JRC, thank you once again for taking the time to write what you know and explain in such a way that we can easily understand the information.

[THEJRC]

I wonder if Brachionus Plicitilis may be the magic bullet? My analogy would be the preference for nutrient export, some like calipera and some use Chaeto and ect. The roti's in themselves don't really have very much nutrition right?

quite possibly, any new species examined is a good thing!!! As far as the roti's easiest way to think of them is tiny little bags.

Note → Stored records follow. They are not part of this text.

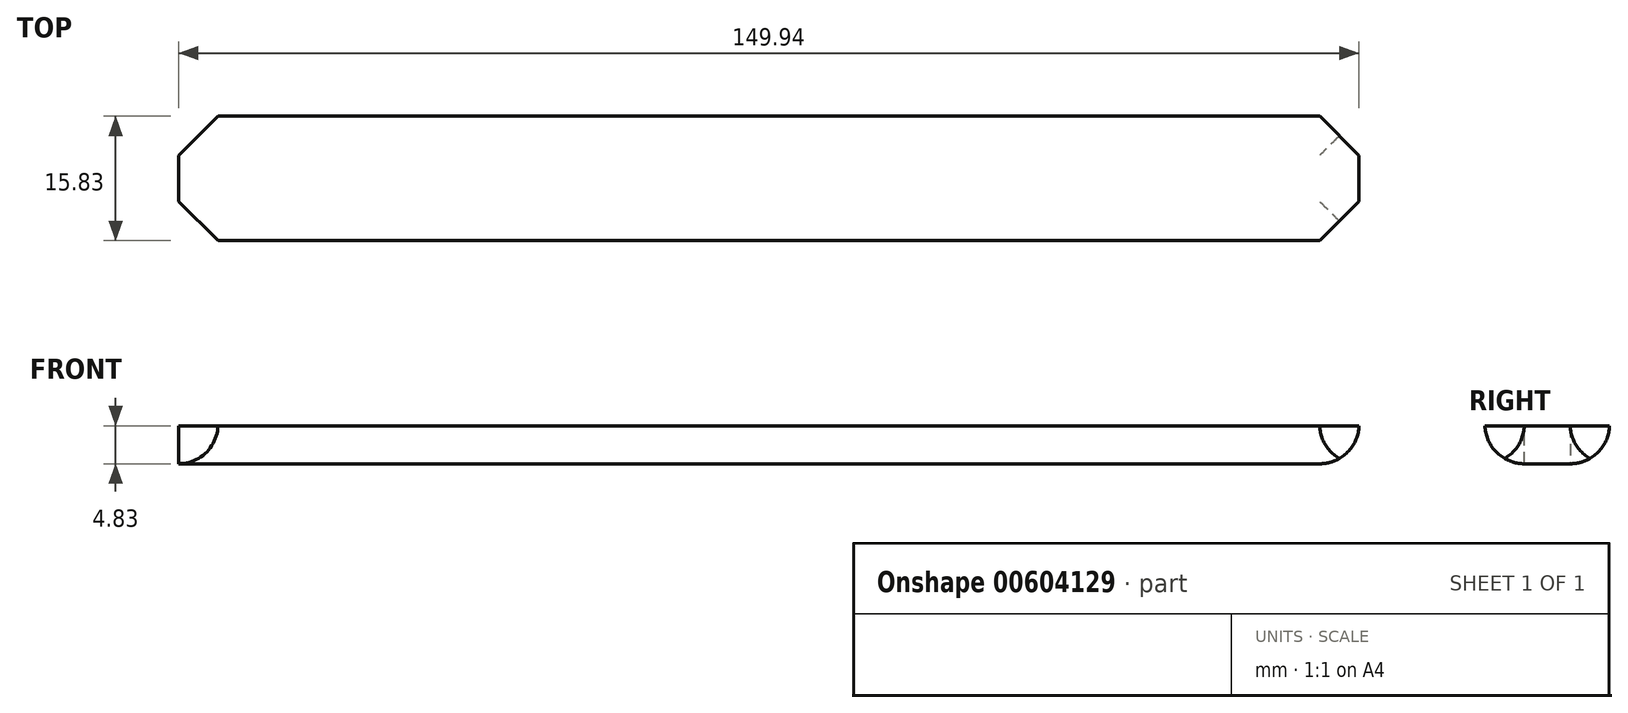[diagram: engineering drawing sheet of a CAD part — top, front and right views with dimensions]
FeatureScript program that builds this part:
annotation { "Feature Type Name" : "Feature", "Feature Type Description" : "" }
export const myFeature = defineFeature(function(context is Context, id is Id, definition is map)
    precondition{}
    {
        {
            var Q0;
            Q0=qCreatedBy(makeId("Top.planeOp"),FACE);
            var sketch = newSketch(context, id + "F0", { "sketchPlane" : qUnion([Q0])});
            skLineSegment(sketch, "E0.bottom", {"start": v(0, 0) * mm, "end": v(-149.94, 0) * mm});
            skLineSegment(sketch, "E0.top", {"start": v(0, 15.83) * mm, "end": v(-149.94, 15.83) * mm});
            skLineSegment(sketch, "E0.left", {"start": v(0, 0) * mm, "end": v(0, 15.83) * mm});
            skLineSegment(sketch, "E0.right", {"start": v(-149.94, 0) * mm, "end": v(-149.94, 15.83) * mm});
            skSolve(sketch);
        }
        {
            var Q0;
            Q0=makeQuery(id+"F0.imprint","IMPRINT",FACE,{"disambiguationData":[TD([[makeQuery(id+"F0.imprint","IMPRINT",EDGE,{"derivedFrom":sQuery(id+"F0.wireOp",EDGE,"E0.bottom")}),-1.0]])]});
            extrude(context, id + "F1", {"entities" : qUnion([Q0]), "depth" : 4.83 * mm, "offsetDistance" : 25.4 * mm});
        }
        {
            var Q0;
            Q0=makeQuery(id+"F1.opExtrude","SWEPT_EDGE",EDGE,{"disambiguationData":[OSD([sQuery(id+"F0.wireOp",EDGE,"E0.top"),sQuery(id+"F0.wireOp",EDGE,"E0.right")])]});
            var Q1;
            Q1=makeQuery(id+"F1.opExtrude","SWEPT_EDGE",EDGE,{"disambiguationData":[OSD([sQuery(id+"F0.wireOp",EDGE,"E0.bottom"),sQuery(id+"F0.wireOp",EDGE,"E0.right")])]});
            var Q2;
            Q2=makeQuery(id+"F1.opExtrude","SWEPT_EDGE",EDGE,{"disambiguationData":[OSD([sQuery(id+"F0.wireOp",EDGE,"E0.top"),sQuery(id+"F0.wireOp",EDGE,"E0.left")])]});
            var Q3;
            Q3=makeQuery(id+"F1.opExtrude","SWEPT_EDGE",EDGE,{"disambiguationData":[OSD([sQuery(id+"F0.wireOp",EDGE,"E0.bottom"),sQuery(id+"F0.wireOp",EDGE,"E0.left")])]});
            chamfer(context, id + "F2", {"entities" : qUnion([Q0, Q1, Q2, Q3]), "width" : 5 * mm, "tangentPropagation" : true});
        }
        {
            var Q0;
            Q0=makeQuery(id+"F1.opExtrude","CAP_EDGE",EDGE,{"disambiguationData":[OSD([sQuery(id+"F0.wireOp",EDGE,"E0.bottom")])],"isStart":true});
            fillet(context, id + "F3", {"entities" : qUnion([Q0]), "radius" : 5 * mm, "tangentPropagation" : true, "allowEdgeOverflow" : false});
        }
        {
            var Q0;
            Q0=makeQuery(id+"F1.opExtrude","CAP_EDGE",EDGE,{"disambiguationData":[OSD([sQuery(id+"F0.wireOp",EDGE,"E0.top")])],"isStart":true});
            fillet(context, id + "F4", {"entities" : qUnion([Q0]), "radius" : 5 * mm, "tangentPropagation" : true, "allowEdgeOverflow" : false});
        }
        {
            var Q0;
            Q0=makeQuery(id+"F1.opExtrude","CAP_EDGE",EDGE,{"disambiguationData":[OSD([sQuery(id+"F0.wireOp",EDGE,"E0.left")])],"isStart":true});
            fillet(context, id + "F5", {"entities" : qUnion([Q0]), "radius" : 5 * mm, "tangentPropagation" : true, "allowEdgeOverflow" : false});
        }
    });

We fill those bags with food (phyto, selcon, etc) and use the bags as a transport to get the food into our target livestock.

I am finding it near impossible not to contaminate my three species of phyto, I'm now sieving (53micron) all of my cultures when I split them. I have been using the same 53 micro sieve with all three ( I wash the sieve carefully with vinegar after I split each species). I believe this is where most of my contamination has take place. I now purchased separate sieves for the three phytos, roti's and my culture water before I split (roti's get every where!) I shake the cultures of phyto twice a day and have motile and non-motile species mixed in. It's like you stated "it's hard to keep them separated", but I believe being as careful as possible you can at least prolong the inevitable.

I used to seive my splits but now tend to split a touch differently as sieving invites all kinds of trouble. I now use multiple funnels and during my splits I only utilize the first portion of each culture for split, the rest is then shaken up and sieved before being used for feeding this way you reduce contamination possibility on your seed cultures and the harvest doesnt really matter as much as I'm not doing any crazy axenic research, it all goes to the same place... the guts of zooplankters and polyps of corals.

As far as cleaning equipment, I spent the few dollars with FAF to get some alconox soap, the stuff is a godsend. I keep my rigid airline tubing in a 64 ounce container filled with water and about a teaspoon of the soap and I do the same with my other equipment (funnels, sieves, etc) keeping that in a shallow tub with water and the soap with lid on tight. Prior to use I run through a cleaning regimen where I dump the containers, get the water as hot as possible and rinse everything. I then refill the containers and put what I'm not going to use back in, dip what I am going to use and follow the dip with a cold water rinse, I then set it out and avoid use till it's dry. This is a hack of a protocol at best but it's worked pretty well. Given the cheap cost of litre bottles of water (which is what I use) I toss my culture vessels when they get too cruddy to clean within just a few minutes with a toilet brush, or I toss em after about 3-4 runs of use. The rigid tubing gets tossed every few months and replaced as well. If I start noticing a lot of cultures going south or growth impeded I'll typically do a "refresher run" where I strip out and toss all airline hosing, rigid tubing, vessels, and replace my air filters. I also use opaque bottles intended for liquid medicine for my F/2, this bottle has a cap that allows for removal of solution with a syringe only and I'll replace the syringe every few runs.